KITCHEN CONFIDENTIAL
Scene 1: A hot, cramped kitchen in a neighborhood Italian restaurant in suburban New Jersey. I’m 16 or 17 and working the dishwashing station. My buddies Brian and Doug are busing tables, as is Jeff, the best athlete in our high school and the star running back for the football team.
Midway through the shift, Jeff walks into the kitchen carrying a bus tub full to overflowing with dirty plates, bowls, cups, saucers, glasses and utensils. Balanced precariously atop the load is a large metal pizza pan. Balanced even more precariously atop the pizza pan is a single empty wine glass.
As Jeff approaches my station, the pizza pan begins to slip. The wine glass begins to totter. With the lightning quick reflexes of a star athlete, Jeff grabs the pan and saves the glass. In doing so, however, he drops the fully loaded bus tub. There’s an ear-splitting crash as a table’s worth of dirty dishes shatters and clatters all over the busy kitchen floor.
Scene 2: Same hot, cramped kitchen in the same Italian restaurant. I’m now at the big stainless steel sink washing the big pots and pans — a better-paying gig, for some reason, probably $2.50 an hour. The restaurant manager, let’s call him Tony, is helping out in the kitchen boxing the to-go pizzas. He’s a model of speed and efficiency, his ever-present Benson & Hedges hanging from the corner of his mouth. (This is the mid-1970s, folks. And anyway, Tony would smoke anywhere he wanted to and no one was about to tell him any different.)
He scoops a hot pie from the oven, slides it off the peel and into the box, grabs the cutter and, with four lightning-fast swipes, another pizza is ready to go. Next pizza. Out of the oven, into the box, he grabs the cutter and — plop! — an inch-long ash from the tip of Tony’s cigarette falls smack in the middle of the steaming hot pie.
The entire kitchen freezes, thrilled at the prospect of getting what we called “slivers” — tiny slices of a pizza that, for whatever reason, can’t be served to the public — and terrified at the prospect of what Tony, who ran a very tight ship, might do now that he’s ruined a paying customer’s pie.

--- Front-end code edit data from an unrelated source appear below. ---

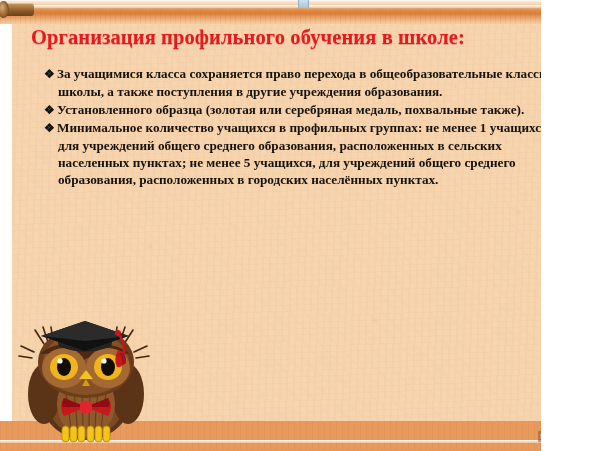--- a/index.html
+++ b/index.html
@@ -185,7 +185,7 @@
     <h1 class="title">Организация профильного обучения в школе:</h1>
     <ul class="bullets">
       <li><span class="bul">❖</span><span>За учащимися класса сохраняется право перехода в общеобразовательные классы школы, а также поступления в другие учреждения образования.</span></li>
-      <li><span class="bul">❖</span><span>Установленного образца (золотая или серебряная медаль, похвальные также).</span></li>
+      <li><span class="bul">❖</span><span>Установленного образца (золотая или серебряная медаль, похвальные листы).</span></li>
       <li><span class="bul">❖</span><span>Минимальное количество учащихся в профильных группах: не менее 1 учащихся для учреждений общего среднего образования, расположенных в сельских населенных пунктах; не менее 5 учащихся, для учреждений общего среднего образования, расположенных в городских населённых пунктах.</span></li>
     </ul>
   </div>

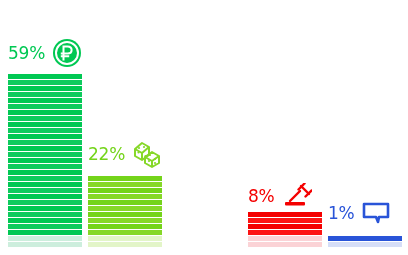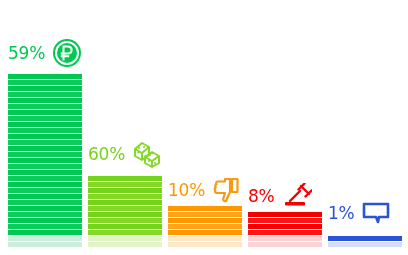--- a/index.html
+++ b/index.html
@@ -113,7 +113,7 @@
 
   <div class="bar-group" style="left:88px; width:74px; height:255px;">
     <div class="bar-head" style="left:0px; top:140px;">
-      <span class="pct-label" style="color:#74d41a;">60%</span>
+      <span class="pct-label" style="color:#74d41a;">22%</span>
       <span class="icon-wrap">
         <svg width="30" height="28" viewBox="0 0 30 28">
           <g fill="none" stroke="#86d828" stroke-width="2" stroke-linejoin="round">

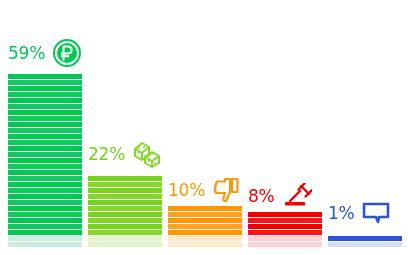--- a/index.html
+++ b/index.html
@@ -151,28 +151,6 @@
     </div>
   </div>
 
-  <div class="bar-group" style="left:168px; width:74px; height:255px;">
-    <div class="bar-head" style="left:0px; top:176px;">
-      <span class="pct-label" style="color:#ff9800;">10%</span>
-      <span class="icon-wrap">
-        <svg width="28" height="28" viewBox="0 0 28 28">
-          <g fill="none" stroke="#f59a12" stroke-width="2.2" stroke-linejoin="round" stroke-linecap="round">
-            <path d="M18 3 L18 16 L14 25 C12 25.5 10.8 24 11.4 22 L13 17 L5 17 C3.4 17 2.5 15.6 3.3 14.3 L3.3 14.3 C2.3 13.3 2.6 11.8 3.8 11.2 C2.9 10.2 3.2 8.7 4.5 8.2 C3.7 7.2 4.2 5.6 5.6 5.5 L13 5.5 L13 3 Z"></path>
-            <path d="M20 3 L25.5 3 L25.5 16 L20 16 Z"></path>
-          </g>
-        </svg>
-      </span>
-    </div>
-    <div class="bar" style="height:46px;">
-      <div class="stripe" style="background:#ff9800;"></div>
-      <div class="stripe" style="background:#ffa41a;"></div>
-      <div class="stripe" style="background:#ff9800;"></div>
-      <div class="stripe" style="background:#ffa41a;"></div>
-      <div class="stripe" style="background:#ff9800;"></div>
-      <div class="stripe" style="background:#fde8c8;"></div>
-      <div class="stripe" style="background:#fde8c8;"></div>
-    </div>
-  </div>
 
   <div class="bar-group" style="left:248px; width:74px; height:255px;">
     <div class="bar-head" style="left:0px; top:183px;">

He pauses, round cutter in raised hand, calculating. And then … solved. Bang! He runs the cutter a half-inch to the right of the ash. Bang! He runs the cutter a half-inch to the left of the ash. He yanks out that center strip, ash and all, and slides the two halves of the slightly smaller pie together. Bang! Bang! Bang! Three more cuts, he slams the box shut and another pizza is out the door.
This month’s cover story, by contributor Rebecca Perkins Hanissian, brought memories of these formative work experiences flooding back to me. So many lessons: Don’t lose sight of priorities (no wine glass is worth a mess like that); don’t underestimate the cunning of a frugal manager (no slivers for us!); don’t smoke when you’re making food (’nuff said).
In some ways, restaurant work sounds the same today as it was 40 years ago — hot, hectic, modestly remunerated — but in other ways the industry has changed. As Hanissian’s story shows, it’s harder than ever to build a staff. Demographics, changing lifestyles and priorities, the scourge of narcotics — there are a host of new challenges.
Which is a shame. A restaurant job can offer lessons for young people and opportunity to adults. Owners and managers sure have their plates full.